Start of Data to use

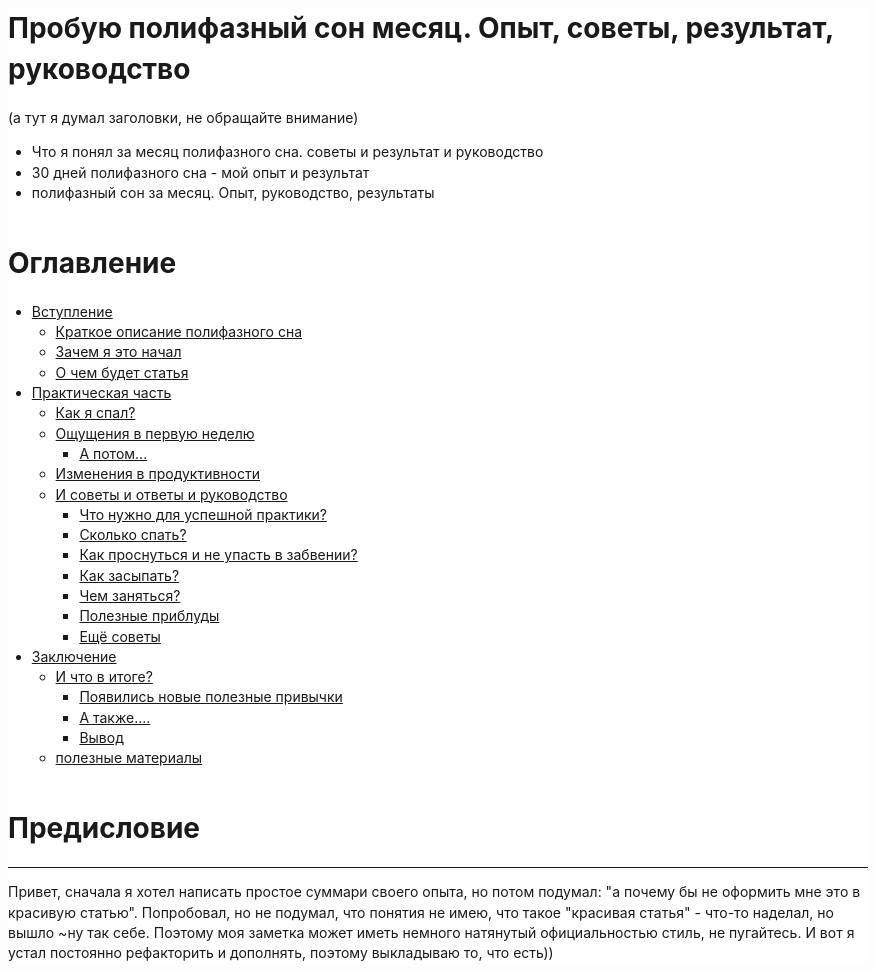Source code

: # Пробую полифазный сон месяц. Опыт, советы, результат, руководство
(а тут я думал заголовки, не обращайте внимание)
- Что я понял за месяц полифазного сна. советы и результат и руководство 
- 30 дней полифазного сна - мой опыт и результат
- полифазный сон за месяц. Опыт, руководство, результаты

# Оглавление
- [Вступление](#%D0%92%D1%81%D1%82%D1%83%D0%BF%D0%BB%D0%B5%D0%BD%D0%B8%D0%B5)
	- [Краткое описание полифазного сна](#%D0%9A%D1%80%D0%B0%D1%82%D0%BA%D0%BE%D0%B5-%D0%BE%D0%BF%D0%B8%D1%81%D0%B0%D0%BD%D0%B8%D0%B5-%D0%BF%D0%BE%D0%BB%D0%B8%D1%84%D0%B0%D0%B7%D0%BD%D0%BE%D0%B3%D0%BE-%D1%81%D0%BD%D0%B0)
	- [Зачем я это начал](#%D0%97%D0%B0%D1%87%D0%B5%D0%BC-%D1%8F-%D1%8D%D1%82%D0%BE-%D0%BD%D0%B0%D1%87%D0%B0%D0%BB)
	- [О чем будет статья](#%D0%9E-%D1%87%D0%B5%D0%BC-%D0%B1%D1%83%D0%B4%D0%B5%D1%82-%D1%81%D1%82%D0%B0%D1%82%D1%8C%D1%8F)
- [Практическая часть](#%D0%9F%D1%80%D0%B0%D0%BA%D1%82%D0%B8%D1%87%D0%B5%D1%81%D0%BA%D0%B0%D1%8F-%D1%87%D0%B0%D1%81%D1%82%D1%8C)
	- [Как я спал?](#%D0%9A%D0%B0%D0%BA-%D1%8F-%D1%81%D0%BF%D0%B0%D0%BB)
	- [Ощущения в первую неделю](#%D0%9E%D1%89%D1%83%D1%89%D0%B5%D0%BD%D0%B8%D1%8F-%D0%B2-%D0%BF%D0%B5%D1%80%D0%B2%D1%83%D1%8E-%D0%BD%D0%B5%D0%B4%D0%B5%D0%BB%D1%8E)
		- [А потом...](#%D0%90-%D0%BF%D0%BE%D1%82%D0%BE%D0%BC)
	- [Изменения в продуктивности](#%D0%98%D0%B7%D0%BC%D0%B5%D0%BD%D0%B5%D0%BD%D0%B8%D1%8F-%D0%B2-%D0%BF%D1%80%D0%BE%D0%B4%D1%83%D0%BA%D1%82%D0%B8%D0%B2%D0%BD%D0%BE%D1%81%D1%82%D0%B8)
	- [И советы и ответы и руководство](#%D0%98-%D1%81%D0%BE%D0%B2%D0%B5%D1%82%D1%8B-%D0%B8-%D0%BE%D1%82%D0%B2%D0%B5%D1%82%D1%8B-%D0%B8-%D1%80%D1%83%D0%BA%D0%BE%D0%B2%D0%BE%D0%B4%D1%81%D1%82%D0%B2%D0%BE)
		- [Что нужно для успешной практики?](#%D0%A7%D1%82%D0%BE-%D0%BD%D1%83%D0%B6%D0%BD%D0%BE-%D0%B4%D0%BB%D1%8F-%D1%83%D1%81%D0%BF%D0%B5%D1%88%D0%BD%D0%BE%D0%B9-%D0%BF%D1%80%D0%B0%D0%BA%D1%82%D0%B8%D0%BA%D0%B8)
		- [Сколько спать?](#%D0%A1%D0%BA%D0%BE%D0%BB%D1%8C%D0%BA%D0%BE-%D1%81%D0%BF%D0%B0%D1%82%D1%8C)
		- [Как проснуться и не упасть в забвении?](#%D0%9A%D0%B0%D0%BA-%D0%BF%D1%80%D0%BE%D1%81%D0%BD%D1%83%D1%82%D1%8C%D1%81%D1%8F-%D0%B8-%D0%BD%D0%B5-%D1%83%D0%BF%D0%B0%D1%81%D1%82%D1%8C-%D0%B2-%D0%B7%D0%B0%D0%B1%D0%B2%D0%B5%D0%BD%D0%B8%D0%B8)
		- [Как засыпать?](#%D0%9A%D0%B0%D0%BA-%D0%B7%D0%B0%D1%81%D1%8B%D0%BF%D0%B0%D1%82%D1%8C)
		- [Чем заняться?](#%D0%A7%D0%B5%D0%BC-%D0%B7%D0%B0%D0%BD%D1%8F%D1%82%D1%8C%D1%81%D1%8F)
		- [Полезные приблуды](#%D0%9F%D0%BE%D0%BB%D0%B5%D0%B7%D0%BD%D1%8B%D0%B5-%D0%BF%D1%80%D0%B8%D0%B1%D0%BB%D1%83%D0%B4%D1%8B)
		- [Ещё советы](#%D0%95%D1%89%D1%91-%D1%81%D0%BE%D0%B2%D0%B5%D1%82%D1%8B)
- [Заключение](#%D0%97%D0%B0%D0%BA%D0%BB%D1%8E%D1%87%D0%B5%D0%BD%D0%B8%D0%B5)
	- [И что в итоге?](#%D0%98-%D1%87%D1%82%D0%BE-%D0%B2-%D0%B8%D1%82%D0%BE%D0%B3%D0%B5)
		- [Появились новые полезные привычки](#%D0%9F%D0%BE%D1%8F%D0%B2%D0%B8%D0%BB%D0%B8%D1%81%D1%8C-%D0%BD%D0%BE%D0%B2%D1%8B%D0%B5-%D0%BF%D0%BE%D0%BB%D0%B5%D0%B7%D0%BD%D1%8B%D0%B5-%D0%BF%D1%80%D0%B8%D0%B2%D1%8B%D1%87%D0%BA%D0%B8)
		- [А также....](#%D0%90-%D1%82%D0%B0%D0%BA%D0%B6%D0%B5)
		- [Вывод](#%D0%92%D1%8B%D0%B2%D0%BE%D0%B4)
	- [полезные материалы](#%D0%BF%D0%BE%D0%BB%D0%B5%D0%B7%D0%BD%D1%8B%D0%B5-%D0%BC%D0%B0%D1%82%D0%B5%D1%80%D0%B8%D0%B0%D0%BB%D1%8B)
# Предисловие
---
Привет, сначала я хотел написать простое суммари своего опыта, но потом подумал: "а почему бы не оформить мне это в красивую статью". Попробовал, но не подумал, что понятия не имею, что такое "красивая статья" - что-то наделал, но вышло ~ну так себе.
Поэтому моя заметка может иметь немного натянутый официальностью стиль, не пугайтесь.
И вот я устал постоянно рефакторить и дополнять, поэтому выкладываю то, что есть))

End of Data to use

Your instructions
Your reply should consist solely of the lines above, from the opening line through the line with "- [Вступление]", reproduced exactly and without pictures.

Answer space
Source code

: # Пробую полифазный сон месяц. Опыт, советы, результат, руководство
(а тут я думал заголовки, не обращайте внимание)
- Что я понял за месяц полифазного сна. советы и результат и руководство 
- 30 дней полифазного сна - мой опыт и результат
- полифазный сон за месяц. Опыт, руководство, результаты

# Оглавление
- [Вступление](#%D0%92%D1%81%D1%82%D1%83%D0%BF%D0%BB%D0%B5%D0%BD%D0%B8%D0%B5)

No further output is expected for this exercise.